Тут раздался совершенно неистовый крик, и все повернули на него головы.
— Лимонов исчез! — завопила какая-то бабка и упала в обморок.
И действительно, место, где находился гроб, в котором чалился жмур, пустовало. Тут же началась невероятная суматоха. Все сразу зашевелились и принялись искать гробс телом. Я тоже решил помочь, потому что после всех рассказов о Лимонове я с ним очень сильно сблизился.
Народ суетился, но пользы это не приносило. Вдруг я заметил дверь, ведущую хуй знает куда. Возле неё стояли здоровые лбы, преграждая собой путь. Почему-то я сразу понял, что тело и гроб за дверью. Не зря же моим альтер-эго был детектив Еботя Пухлощёков, любимым писателем которого, к слову, являлся Андрей Кивинов.
Я приблизился к лимоновцам и сильно толкнул на них нескольких бабок, попавшихся под руку. Возле двери началась возня, и её хватило, чтоб я сумел проскользнуть внутрь незамеченным.
Я попал в небольшую комнату и замер — прямо передо мной стоял раскрытый гроб с трупом Лимонова, а над трупом, вернее — над членом трупа трудился Прилепа.
— Ты хули делаешь? — спросил я Прилепу.
Конечно, я знал, что он делает — он делает любовь ртом Лимонову, но я специально задал этот вопрос, чтоб не выделяться. Потому что когда два живых мудака и один мёртвый мудак, выделяется меньшинство.
Прилепа резко остановился и взглянул на меня исподлобья.
— Я воскрешаю учителя, — не вынимая члена изо рта, еле проговорил он.
— Нет. Ты оралишь у Эдика, — настаивал я на своём.
— Уйди, — бубнил он с членом за щекой и продолжал лимонить у Лимонова.
— Тавтология, — скажете вы.
— Как бы не так, — отвечу я.
Я аккуратно подошёл к гробу и посмотрел на тело — мёртвый писатель не двигался и даже не думал оживать.
— Мастер, ты не можешь бросить меня. Очнись, учитель, — мямлил Прилепа, не останавливаясь и не оставляя попыток оживить своего кумира.
Картина была такой печальной, что мне стало жалко Прилепу.

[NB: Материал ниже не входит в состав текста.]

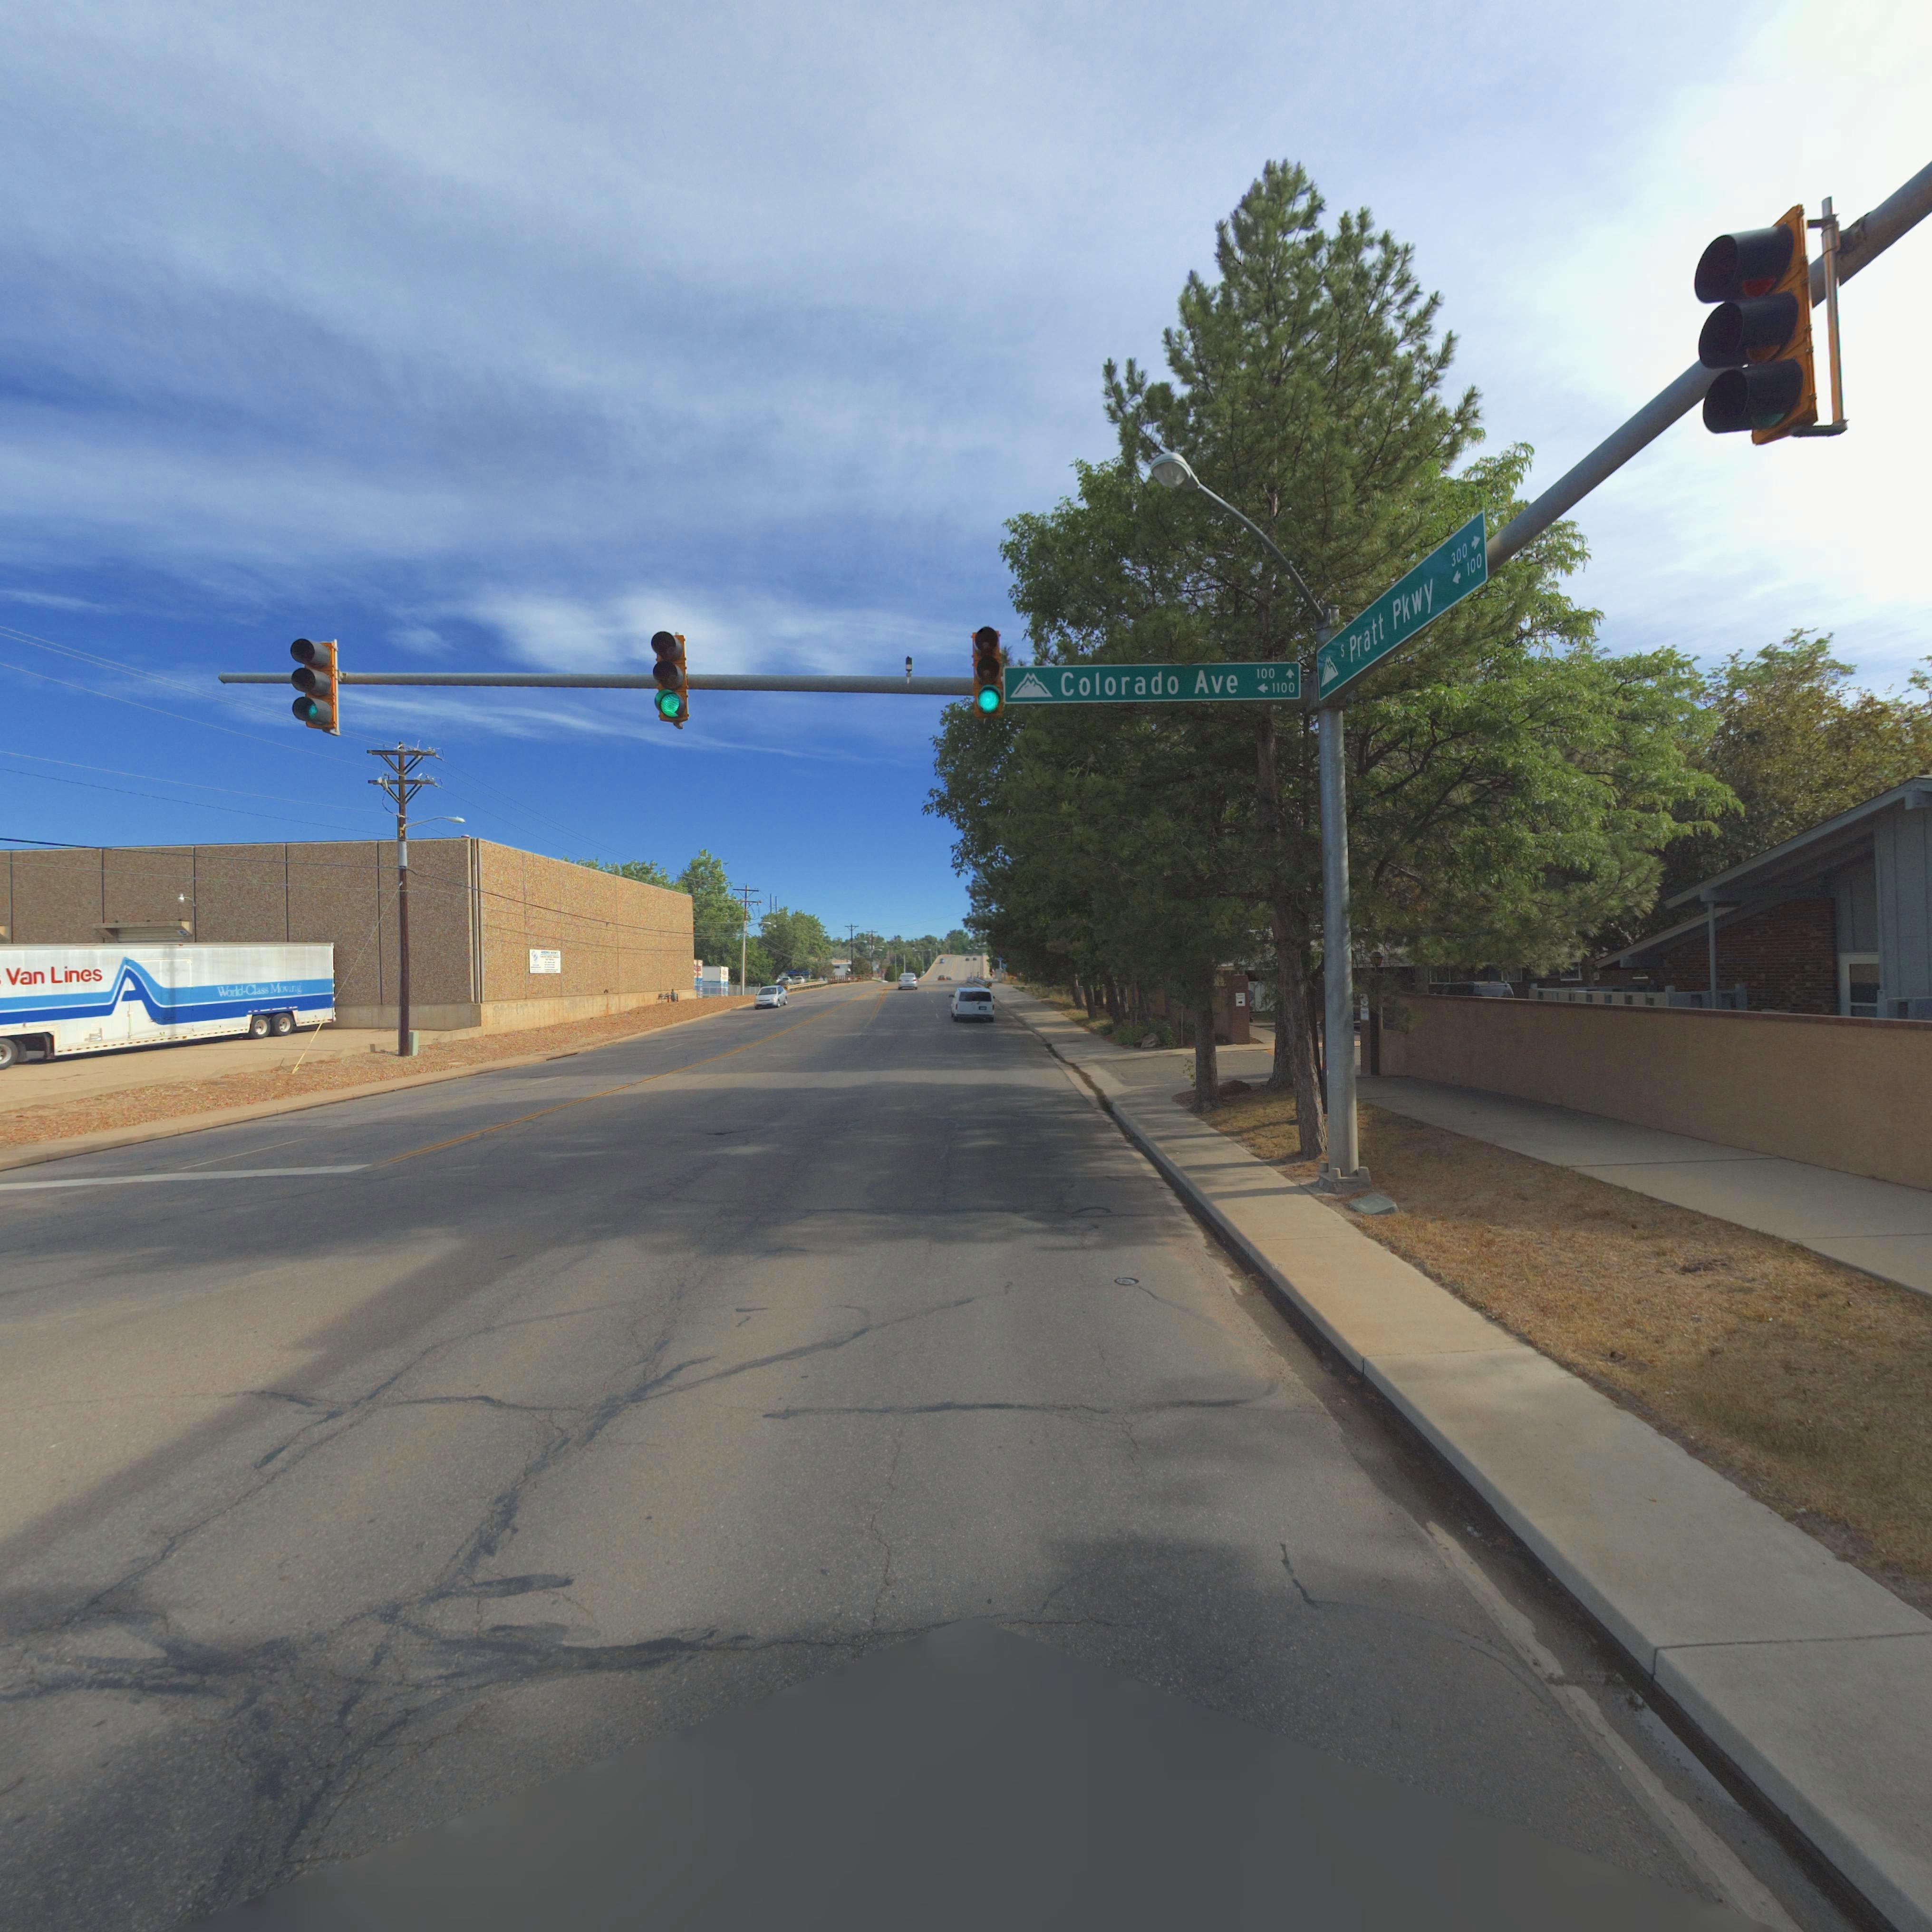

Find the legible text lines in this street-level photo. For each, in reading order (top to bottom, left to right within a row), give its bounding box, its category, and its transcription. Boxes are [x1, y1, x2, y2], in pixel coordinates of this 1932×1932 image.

Я решил ему помочь, потому что просто наблюдать за этим было невыносимо.
Он был так сильно увлечён своей идеей-фикс, что не обращал на меня никакого внимания. Я тихо пробрался к гробу и спрятался за ним, усевшись возле головы Лимонова.
— Учитель, оживай. Прошу тебя, учитель! — чавкал Прилепа.
Я помотал головой и протёр глаза руками, понимая, что я не Гриша Грабовой и даже не Иисус, но и просто так смотреть на это я тоже не мог. Уверен, любой поступил бы на моём месте точно так же.
— Аааа, — завыл я, изображая, как мог, загробный голос.
Конечно, я ни разу не слышал загробный голос. Но, как я уже говорил ранее, главное — поверить в свой пиздёж. Поэтому я верил, что слышал, и старался изобразить его заебательски.
— Учитель? — Прилепа наконец-то отлип от члена.
— Да-да, это я, — продолжал я в той же ноте.
— Учитель, мне тебя так не хватало, — заплакал Прилепа и уронил голову прямо на член Лимонова.
— Яйца! — завыл я.
— Прости, учитель, — Прилепа тут же взял себя в руки.
— Прилепа, — продолжил я. — А не полижешь мне анус? Никак не могу прийти в себя.
— Конечно, мастер! — воскликнул Прилепа и сразу же принялся переворачивать труп Лимонова на живот.
— Аккуратнее, мой мальчик, — говорил я, подглядывая за действиями Прилепы из-за гроба.
Прилепа перевернул тело, приспустил штаны и принялся лизать жопу Эдичке.
— Да, хорошо, — озвучивал я покойника. — Как в старые добрые времена. Давай, лизни в самое очёчко.
Прилепа раздвинул заплесневевшие булки и дотянулся кончиком языка до лимоновского сфинктера.
— Ты ж мой самый любимый критик, — похвалил я последователя Лимонова. — Я для тебя даже стишок сочинил прямо сейчас: полижи меня в дупло, чтобы было мне тепло.
— Невероятный стих! — воскликнул Прилепа. — Загробная жизнь пошла тебе на пользу, мастер.
— Продолжай, ниггер, — выл я, изображая живого мертвяка. — Смелее. Мне очень-очень хорошо, я хочу ещё, ещё.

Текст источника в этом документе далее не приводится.